Il ne reste plus qu’un voilage bleu à soulever pour renouer avec une identité qui lui a été volée quand elle était enfant. Ce 26 septembre 2021, Marie Marre progresse fébrilement dans les couloirs du petit immeuble délabré planté au nord-est de Bamako, la capitale malienne. L’habituel tumulte du voisinage a laissé place à un silence solennel. Lentement, la Française d’origine malienne écarte le rideau. Et puis les cris et les sanglots éclatent dans le studio. Marie Marre se jette dans les bras de Fatoumata Cissé.
Après trente-deux ans de séparation, la médecin, adoptée en 1989 par un couple normand, retrouve la mère biologique à qui l’association française Rayon de soleil de l’enfant étranger (RDSEE) l’a arrachée. « Toutes ces années, je n’ai fait que prier d’avoir la chance de revoir un jour mon enfant avant de mourir », gémit Fatoumata Cissé en serrant de toutes ses forces sa fille dans ses bras. Submergée, la Malienne, aujourd’hui âgée de 56 ans, s’effondre en larmes sur le lit déglingué.
« Je suis très heureuse de te voir. Je te cherche depuis deux ans et demi », murmure Marie Marre en tentant de consoler avec pudeur cette mère dont elle ne se souvient pas. Depuis 2018, Le Monde, en partenariat avec TV5 Monde, accompagne Marie Marre dans sa quête. En janvier 2020, nous avions cherché au Mali, à ses côtés, Fatoumata Cissé. En vain.

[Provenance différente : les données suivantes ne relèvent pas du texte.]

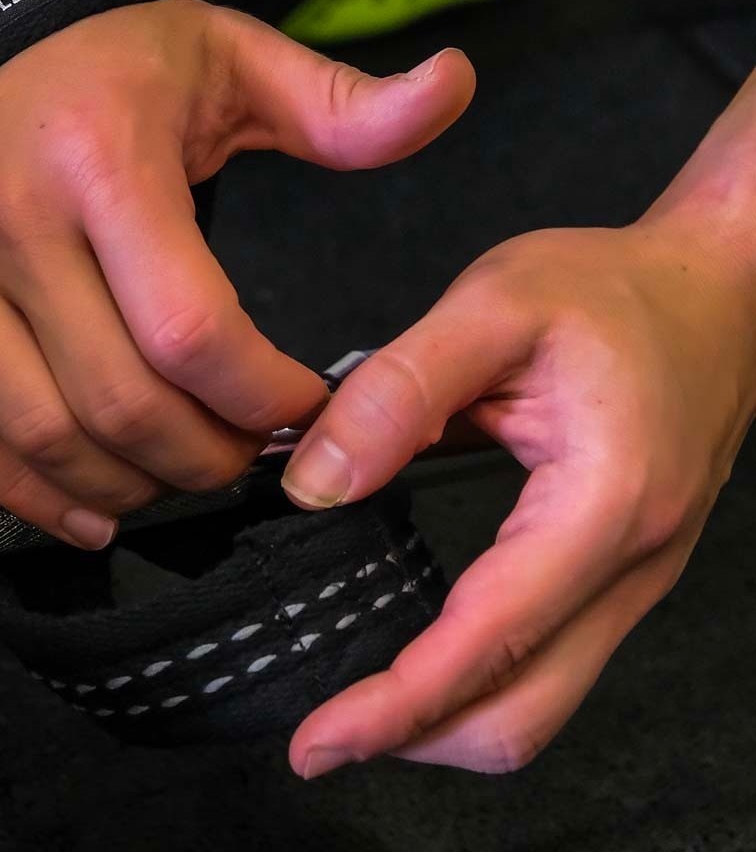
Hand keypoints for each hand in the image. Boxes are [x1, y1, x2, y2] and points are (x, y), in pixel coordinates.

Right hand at [0, 0, 473, 547]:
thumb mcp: (232, 57)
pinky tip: (94, 509)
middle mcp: (12, 225)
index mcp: (104, 162)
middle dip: (207, 456)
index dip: (262, 396)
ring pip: (44, 435)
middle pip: (122, 402)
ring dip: (131, 485)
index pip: (191, 330)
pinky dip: (33, 493)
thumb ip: (344, 103)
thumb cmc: (107, 51)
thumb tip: (453, 87)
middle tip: (250, 453)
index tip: (303, 402)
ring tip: (185, 474)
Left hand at [283, 217, 755, 775]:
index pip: (489, 637)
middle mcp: (633, 562)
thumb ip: (399, 392)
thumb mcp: (493, 307)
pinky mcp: (625, 568)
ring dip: (448, 719)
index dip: (397, 702)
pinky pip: (554, 658)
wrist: (710, 287)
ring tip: (362, 705)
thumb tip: (316, 482)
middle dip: (418, 738)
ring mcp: (638, 575)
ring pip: (543, 698)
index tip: (319, 740)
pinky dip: (482, 678)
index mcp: (604, 502)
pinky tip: (425, 654)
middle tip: (323, 737)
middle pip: (526, 710)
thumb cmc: (611, 289)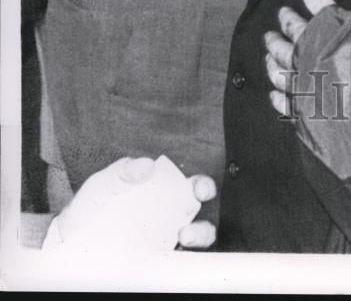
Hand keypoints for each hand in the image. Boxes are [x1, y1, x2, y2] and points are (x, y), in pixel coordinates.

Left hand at [47, 156, 215, 250]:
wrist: (70, 240)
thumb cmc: (91, 207)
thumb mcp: (103, 184)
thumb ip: (123, 172)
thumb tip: (148, 165)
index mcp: (160, 191)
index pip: (189, 186)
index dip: (202, 186)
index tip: (200, 190)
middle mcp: (168, 214)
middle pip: (197, 212)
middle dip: (203, 218)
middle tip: (194, 217)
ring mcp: (163, 238)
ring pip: (194, 236)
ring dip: (197, 235)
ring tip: (183, 236)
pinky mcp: (155, 260)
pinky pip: (174, 261)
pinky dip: (178, 259)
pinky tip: (166, 255)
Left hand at [264, 0, 335, 116]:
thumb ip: (325, 5)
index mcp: (313, 42)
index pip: (295, 25)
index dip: (288, 16)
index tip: (283, 11)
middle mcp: (303, 65)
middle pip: (282, 50)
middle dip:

Quelques jours après la diffusion de nos enquêtes, en juin 2020, une femme nous avait contactés. Fatoumata Cissé affirmait être la mère biologique de Marie. Pendant des semaines, nous avons vérifié son identité et son récit. Les photos de Marie enfant, précieusement conservées par la Malienne et authentifiées par Marie Marre elle-même ainsi que par ses parents adoptifs, ont fini de le confirmer : Fatoumata Cissé est bel et bien sa mère de naissance.
« Donne-moi un enfant »
Ce 26 septembre, la jeune Française boit les paroles de cette femme au caractère bien trempé lorsque celle-ci lui dresse le récit des premières années de sa vie, entre crises de larmes et de colère. L’histoire d’une vendeuse de fruits et légumes exclue par sa famille en raison de cette enfant, Marie, conçue hors mariage. Et qui, un jour de 1989, se laisse « amadouer » à son stand par une certaine Danielle Boudault, correspondante de l’organisme d’adoption Rayon de soleil au Mali jusqu’en 1991.